Exercise A —
Using the passage on the military review of the blast, answer each of the following:
(i) How many warning shots did investigators assess British troops fired over the crowd?
(ii) What did one Marine officer say he saw Taliban foot soldiers doing after the blast?
(iii) Into what did surviving U.S. troops pack the American casualties?
Exercise B — Carry the passage on the military review of the blast forward with a further paragraph or two, beginning after its final sentence.

Passage to read —

"""

At the Feb. 4 briefing, military officials said they interviewed no Afghans during the review. Investigators assessed that British troops fired 25 to 35 warning shots over the heads of the crowd, and that one Marine fired less than a magazine holding 30 rounds of ammunition, Urban said.

One Marine officer told investigators that, after the blast, he observed Taliban foot soldiers sitting in lawn chairs and laughing at the Americans. They did not appear to know the explosion was going to happen, he said.

The officer said the shooting was "short-lived" and that his Marines "may have believed they were being fired on and fired at the Taliban."

Surviving U.S. troops said they were able to remove all of the American casualties from the blast site within minutes, packing them into a bus and other vehicles that had been left behind at the airport and rushing them to operating rooms and other forms of care. But the chaos continued for hours.

"""

Entries supplied —

"""

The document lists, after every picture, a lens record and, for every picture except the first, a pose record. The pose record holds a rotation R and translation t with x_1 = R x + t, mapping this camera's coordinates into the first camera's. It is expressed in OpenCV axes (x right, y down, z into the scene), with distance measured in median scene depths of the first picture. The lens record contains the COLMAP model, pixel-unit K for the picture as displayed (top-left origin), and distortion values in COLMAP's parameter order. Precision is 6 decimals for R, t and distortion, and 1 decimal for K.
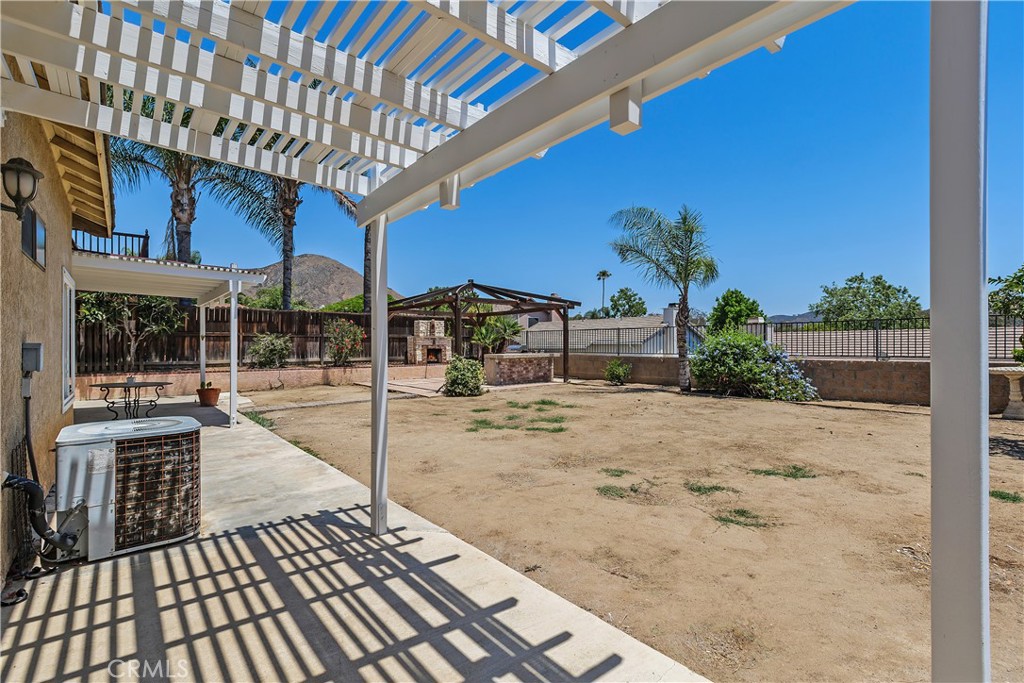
lens RADIAL K [[470.8, 0, 512.5], [0, 470.8, 343.1], [0, 0, 1]] dist [0.006497, -0.001364]
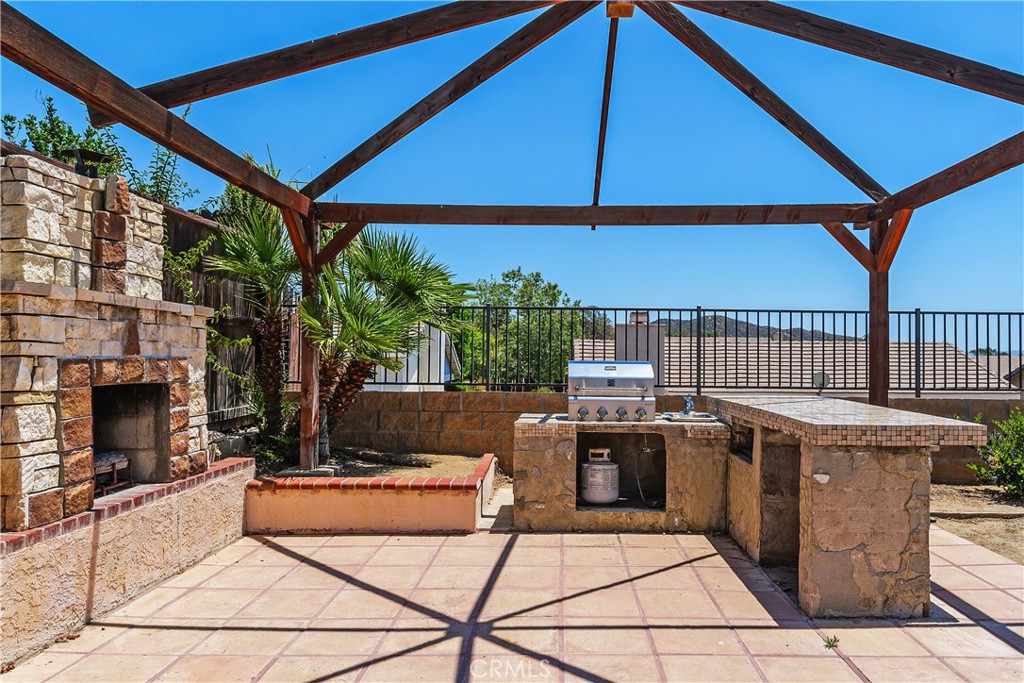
lens RADIAL K [[672.6, 0, 553.9], [0, 672.6, 341.2], [0, 0, 1]] dist [-0.007148, -0.001329]
pose [[0.644946, 0.026097, 0.763782, -0.237934], [-0.011281, 0.999633, -0.024631, 0.002517], [-0.764145, 0.007269, 0.645004, 0.777390]]
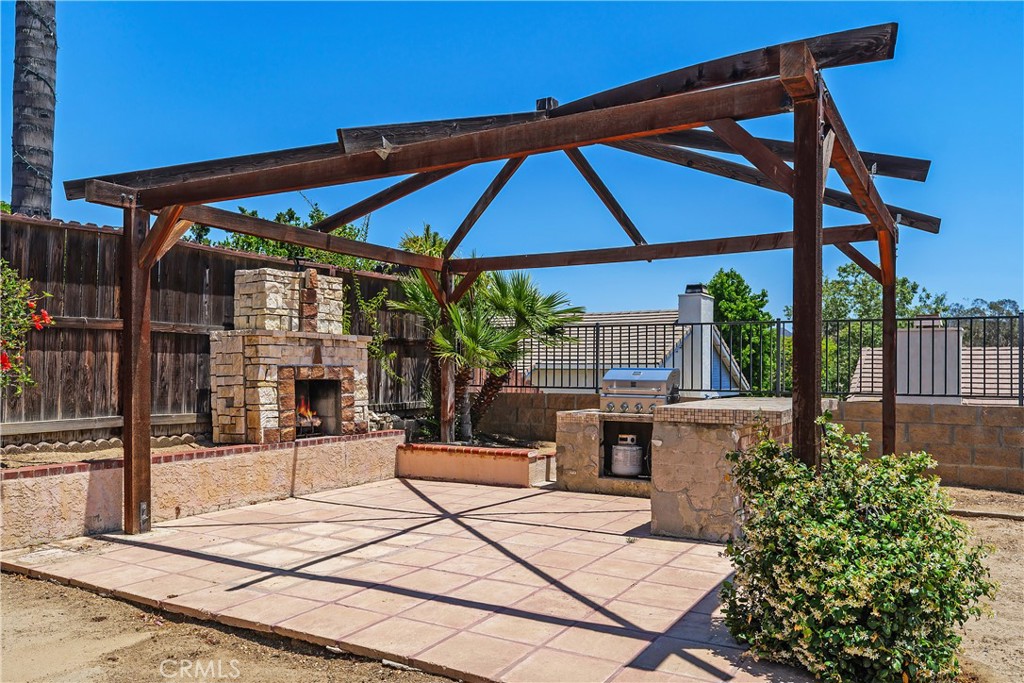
lens RADIAL K [[796.3, 0, 511.9], [0, 796.3, 348.9], [0, 0, 1]] dist [0.011381, 0.002517]
pose [[0.937597, 0.015766, 0.347367, -0.219509], [-0.007919, 0.999681, -0.023997, 0.004482], [-0.347634, 0.019748, 0.937422, 0.547525]]
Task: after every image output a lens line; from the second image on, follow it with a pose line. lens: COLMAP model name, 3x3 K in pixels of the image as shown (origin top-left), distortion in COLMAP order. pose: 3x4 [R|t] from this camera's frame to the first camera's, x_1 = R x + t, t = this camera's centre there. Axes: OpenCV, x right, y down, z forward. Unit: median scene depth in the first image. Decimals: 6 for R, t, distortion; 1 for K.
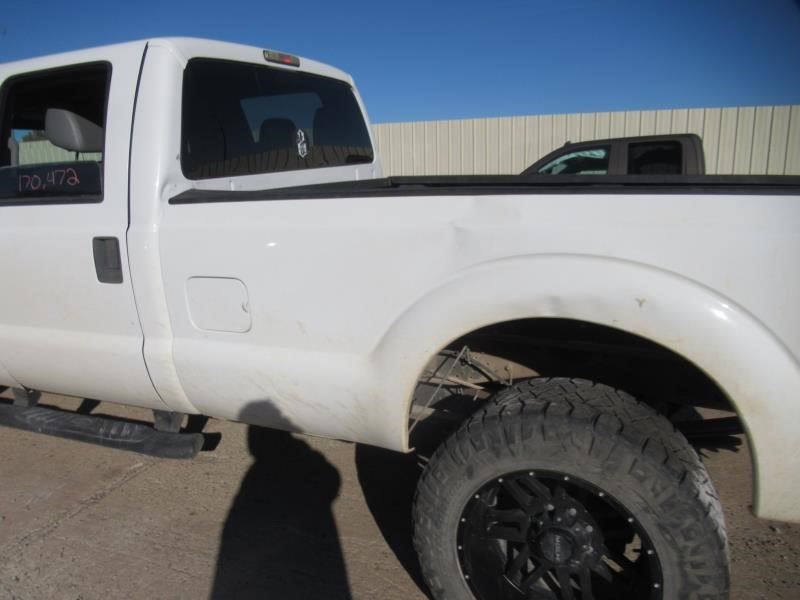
lens RADIAL K [[598.0, 0, 400.0], [0, 598.0, 300.0], [0, 0, 1]] dist [-0.102830, 0.140534]
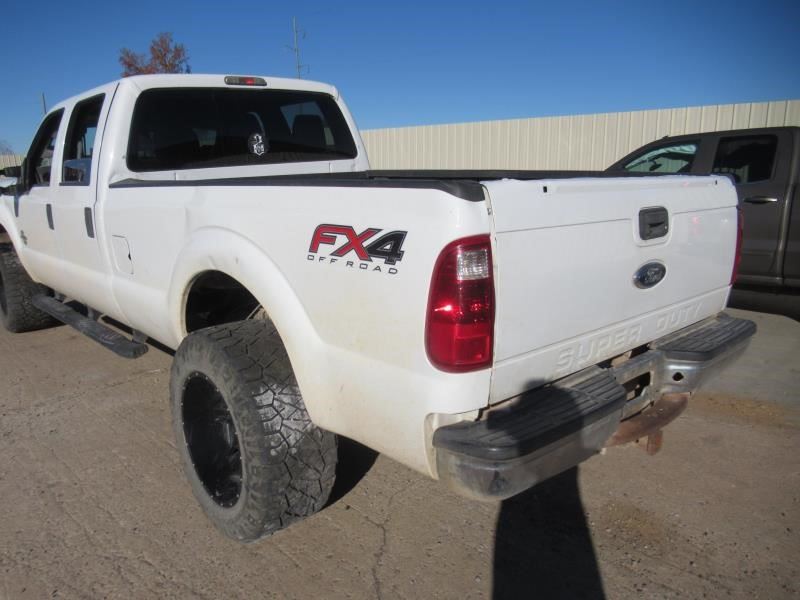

"""

Exercise output A —
(i) 25 to 35 warning shots.
(ii) Sitting in lawn chairs and laughing at the Americans.
(iii) A bus and other vehicles that had been left behind at the airport.

Exercise output B —
An Air Force medical officer based at the airport told investigators that his team received their first patient 12 minutes after the explosion. One service member had no pulse, and a surgeon cracked the person's chest, initiated a cardiac massage and performed emergency surgery.

"That was a good save," the medical officer recalled.

Wounded survivors flew out around dawn the next morning. U.S. troops searched the airport to find enough U.S. flags to cover each set of human remains before a ceremony that afternoon to see them off.

"Normally, you iron the flag, but in this situation it wasn't possible," said a mortuary affairs soldier. "We didn't have a table but had an iron. I tried my best to make it look as nice as possible."

Kirby, the Pentagon spokesman, said in a statement that "we grieve alongside these Gold Star families," while backing the inquiry's principal conclusions.

"We do not pretend to understand the depths of their grief, but we respect their concerns and their unique perspectives about the loss of their loved ones," he said. "To that end, we stand by the investigation's finding that the attack on Abbey Gate could not have been prevented and that the decision made by commanders on the ground to keep the gate open was consistent with their mission of trying to evacuate as many people as possible."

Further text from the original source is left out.